#### [TASK GOAL]
Look through the entries below and show every line containing the word "simulated".

#### [SOURCE DATA]
+===+

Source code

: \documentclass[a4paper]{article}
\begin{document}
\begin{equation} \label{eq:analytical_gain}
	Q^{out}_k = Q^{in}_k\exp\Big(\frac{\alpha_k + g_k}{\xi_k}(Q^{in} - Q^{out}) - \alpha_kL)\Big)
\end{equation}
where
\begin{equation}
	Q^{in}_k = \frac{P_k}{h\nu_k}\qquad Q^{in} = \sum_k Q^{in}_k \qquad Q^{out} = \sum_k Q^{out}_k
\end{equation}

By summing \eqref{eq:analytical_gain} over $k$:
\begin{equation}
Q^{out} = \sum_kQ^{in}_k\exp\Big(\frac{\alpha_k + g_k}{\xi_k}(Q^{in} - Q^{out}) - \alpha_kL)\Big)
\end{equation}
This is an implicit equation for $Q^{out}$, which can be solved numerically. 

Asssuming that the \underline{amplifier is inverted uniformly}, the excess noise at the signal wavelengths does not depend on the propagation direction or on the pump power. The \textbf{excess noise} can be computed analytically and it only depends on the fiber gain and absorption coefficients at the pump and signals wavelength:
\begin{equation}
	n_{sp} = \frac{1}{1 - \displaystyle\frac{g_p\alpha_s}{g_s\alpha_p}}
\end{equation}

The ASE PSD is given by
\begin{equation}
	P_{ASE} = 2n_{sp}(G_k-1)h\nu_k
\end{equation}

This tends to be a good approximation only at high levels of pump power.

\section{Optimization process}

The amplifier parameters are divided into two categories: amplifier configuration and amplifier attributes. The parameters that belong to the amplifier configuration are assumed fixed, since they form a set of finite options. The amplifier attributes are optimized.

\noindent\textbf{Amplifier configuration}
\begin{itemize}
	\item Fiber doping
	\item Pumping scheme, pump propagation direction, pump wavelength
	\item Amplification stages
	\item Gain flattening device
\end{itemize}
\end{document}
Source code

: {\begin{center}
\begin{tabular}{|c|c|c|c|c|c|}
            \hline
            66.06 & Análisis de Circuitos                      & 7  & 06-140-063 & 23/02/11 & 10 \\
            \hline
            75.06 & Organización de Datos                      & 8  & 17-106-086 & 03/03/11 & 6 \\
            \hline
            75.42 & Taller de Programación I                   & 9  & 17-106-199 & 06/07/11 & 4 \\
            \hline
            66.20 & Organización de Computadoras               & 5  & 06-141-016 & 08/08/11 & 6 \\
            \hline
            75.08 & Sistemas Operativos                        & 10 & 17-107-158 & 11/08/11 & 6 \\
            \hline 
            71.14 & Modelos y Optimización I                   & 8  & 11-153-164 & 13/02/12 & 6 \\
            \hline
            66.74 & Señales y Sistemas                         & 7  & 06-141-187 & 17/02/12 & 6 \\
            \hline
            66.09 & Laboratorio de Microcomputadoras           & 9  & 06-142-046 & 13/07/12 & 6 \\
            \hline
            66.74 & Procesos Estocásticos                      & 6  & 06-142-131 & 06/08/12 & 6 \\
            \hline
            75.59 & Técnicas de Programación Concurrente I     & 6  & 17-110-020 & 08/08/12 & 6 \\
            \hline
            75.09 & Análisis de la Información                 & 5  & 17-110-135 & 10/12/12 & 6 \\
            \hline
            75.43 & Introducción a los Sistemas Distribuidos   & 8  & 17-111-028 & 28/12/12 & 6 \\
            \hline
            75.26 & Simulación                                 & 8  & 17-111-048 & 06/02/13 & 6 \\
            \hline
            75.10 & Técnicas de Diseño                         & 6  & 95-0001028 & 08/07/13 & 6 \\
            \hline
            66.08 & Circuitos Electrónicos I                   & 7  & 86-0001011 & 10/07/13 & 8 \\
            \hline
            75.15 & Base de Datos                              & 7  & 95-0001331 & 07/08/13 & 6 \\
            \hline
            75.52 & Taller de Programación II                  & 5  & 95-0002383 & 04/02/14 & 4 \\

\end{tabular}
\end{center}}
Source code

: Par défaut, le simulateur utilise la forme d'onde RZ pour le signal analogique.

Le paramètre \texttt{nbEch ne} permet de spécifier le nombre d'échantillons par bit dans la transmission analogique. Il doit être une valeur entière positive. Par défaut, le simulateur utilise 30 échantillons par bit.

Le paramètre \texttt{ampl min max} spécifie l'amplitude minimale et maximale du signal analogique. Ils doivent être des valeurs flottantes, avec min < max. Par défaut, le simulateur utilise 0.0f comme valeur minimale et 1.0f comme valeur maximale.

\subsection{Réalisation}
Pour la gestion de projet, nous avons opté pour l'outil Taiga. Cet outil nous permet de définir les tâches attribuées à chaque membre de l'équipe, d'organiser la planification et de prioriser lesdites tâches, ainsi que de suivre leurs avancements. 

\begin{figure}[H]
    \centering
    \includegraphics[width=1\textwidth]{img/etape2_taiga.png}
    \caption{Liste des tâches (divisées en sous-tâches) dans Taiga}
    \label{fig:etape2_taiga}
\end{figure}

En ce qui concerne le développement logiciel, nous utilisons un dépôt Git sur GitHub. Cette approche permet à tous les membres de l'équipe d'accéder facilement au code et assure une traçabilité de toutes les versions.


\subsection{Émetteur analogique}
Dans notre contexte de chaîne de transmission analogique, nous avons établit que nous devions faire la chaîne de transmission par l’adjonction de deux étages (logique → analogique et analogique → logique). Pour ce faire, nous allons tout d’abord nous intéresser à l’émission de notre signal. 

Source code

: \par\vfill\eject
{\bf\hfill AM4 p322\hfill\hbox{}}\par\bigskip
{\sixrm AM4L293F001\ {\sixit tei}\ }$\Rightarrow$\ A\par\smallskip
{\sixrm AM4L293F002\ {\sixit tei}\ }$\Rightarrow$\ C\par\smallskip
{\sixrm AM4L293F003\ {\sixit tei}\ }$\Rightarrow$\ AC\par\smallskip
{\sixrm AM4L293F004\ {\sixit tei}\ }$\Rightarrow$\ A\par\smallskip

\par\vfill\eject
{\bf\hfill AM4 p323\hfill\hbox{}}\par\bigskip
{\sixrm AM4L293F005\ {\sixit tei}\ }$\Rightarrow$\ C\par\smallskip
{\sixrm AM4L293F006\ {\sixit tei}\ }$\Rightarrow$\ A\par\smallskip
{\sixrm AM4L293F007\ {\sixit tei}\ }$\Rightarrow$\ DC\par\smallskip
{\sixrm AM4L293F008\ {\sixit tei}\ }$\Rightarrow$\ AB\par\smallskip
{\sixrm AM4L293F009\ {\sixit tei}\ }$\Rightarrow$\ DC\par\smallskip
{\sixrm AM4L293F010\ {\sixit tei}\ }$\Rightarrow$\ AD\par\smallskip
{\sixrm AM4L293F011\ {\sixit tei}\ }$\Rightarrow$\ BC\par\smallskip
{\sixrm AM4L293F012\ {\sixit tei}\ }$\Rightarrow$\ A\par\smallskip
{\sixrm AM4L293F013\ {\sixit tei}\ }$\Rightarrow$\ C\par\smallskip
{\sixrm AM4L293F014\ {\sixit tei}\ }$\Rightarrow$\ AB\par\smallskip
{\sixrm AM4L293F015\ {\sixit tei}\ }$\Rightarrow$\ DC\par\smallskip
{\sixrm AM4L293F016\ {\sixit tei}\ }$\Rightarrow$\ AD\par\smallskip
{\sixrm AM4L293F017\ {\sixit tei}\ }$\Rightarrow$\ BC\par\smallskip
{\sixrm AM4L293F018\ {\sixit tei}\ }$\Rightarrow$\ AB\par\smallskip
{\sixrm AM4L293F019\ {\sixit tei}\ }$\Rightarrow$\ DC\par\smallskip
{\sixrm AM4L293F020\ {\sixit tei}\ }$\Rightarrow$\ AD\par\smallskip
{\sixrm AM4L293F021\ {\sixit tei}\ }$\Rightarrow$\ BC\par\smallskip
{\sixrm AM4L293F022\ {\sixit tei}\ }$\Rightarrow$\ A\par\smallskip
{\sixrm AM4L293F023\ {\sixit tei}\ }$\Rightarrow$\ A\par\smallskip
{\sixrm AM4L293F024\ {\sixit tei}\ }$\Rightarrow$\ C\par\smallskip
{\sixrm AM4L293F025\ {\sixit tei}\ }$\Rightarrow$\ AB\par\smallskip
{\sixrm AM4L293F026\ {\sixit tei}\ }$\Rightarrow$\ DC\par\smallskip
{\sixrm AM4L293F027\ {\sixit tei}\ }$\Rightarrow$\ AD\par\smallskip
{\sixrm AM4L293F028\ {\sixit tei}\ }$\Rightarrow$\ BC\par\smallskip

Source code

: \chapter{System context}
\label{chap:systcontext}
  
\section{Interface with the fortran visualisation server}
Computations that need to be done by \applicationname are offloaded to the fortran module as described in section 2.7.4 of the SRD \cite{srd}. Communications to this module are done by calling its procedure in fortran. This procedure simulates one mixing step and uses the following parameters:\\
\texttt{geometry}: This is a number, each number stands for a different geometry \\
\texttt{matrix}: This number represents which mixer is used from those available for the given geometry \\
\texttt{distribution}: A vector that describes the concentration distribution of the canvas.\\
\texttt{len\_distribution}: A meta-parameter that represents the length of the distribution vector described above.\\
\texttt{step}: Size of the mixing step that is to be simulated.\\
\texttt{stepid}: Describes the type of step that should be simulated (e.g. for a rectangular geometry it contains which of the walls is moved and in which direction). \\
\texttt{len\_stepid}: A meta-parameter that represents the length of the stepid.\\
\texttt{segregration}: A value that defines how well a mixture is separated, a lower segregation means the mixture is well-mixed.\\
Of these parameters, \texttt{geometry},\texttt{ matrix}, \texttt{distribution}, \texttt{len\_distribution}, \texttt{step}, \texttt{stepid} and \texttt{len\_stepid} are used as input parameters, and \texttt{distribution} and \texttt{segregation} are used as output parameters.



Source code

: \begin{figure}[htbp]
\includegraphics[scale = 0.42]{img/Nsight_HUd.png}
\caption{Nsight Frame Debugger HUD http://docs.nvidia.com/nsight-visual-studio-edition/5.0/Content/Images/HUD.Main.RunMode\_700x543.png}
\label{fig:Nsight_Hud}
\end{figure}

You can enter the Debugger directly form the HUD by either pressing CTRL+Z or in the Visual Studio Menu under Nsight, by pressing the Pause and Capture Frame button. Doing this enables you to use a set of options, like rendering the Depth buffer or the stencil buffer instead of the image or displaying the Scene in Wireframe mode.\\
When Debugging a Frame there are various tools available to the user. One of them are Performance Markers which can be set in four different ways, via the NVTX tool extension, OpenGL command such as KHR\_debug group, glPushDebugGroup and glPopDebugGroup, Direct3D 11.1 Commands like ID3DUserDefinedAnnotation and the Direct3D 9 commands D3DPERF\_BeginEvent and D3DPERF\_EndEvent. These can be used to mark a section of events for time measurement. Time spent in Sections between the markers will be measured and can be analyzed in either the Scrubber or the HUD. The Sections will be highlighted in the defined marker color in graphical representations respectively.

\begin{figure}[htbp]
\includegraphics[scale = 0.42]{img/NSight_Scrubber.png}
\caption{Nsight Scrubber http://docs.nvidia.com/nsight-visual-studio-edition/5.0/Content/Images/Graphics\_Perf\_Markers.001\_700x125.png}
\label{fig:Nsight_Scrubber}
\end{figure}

+===+

#### [PROBLEM SOLUTION]
\texttt{step}: Size of the mixing step that is to be simulated.\\
\texttt{stepid}: Describes the type of step that should be simulated (e.g. for a rectangular geometry it contains which of the walls is moved and in which direction). \\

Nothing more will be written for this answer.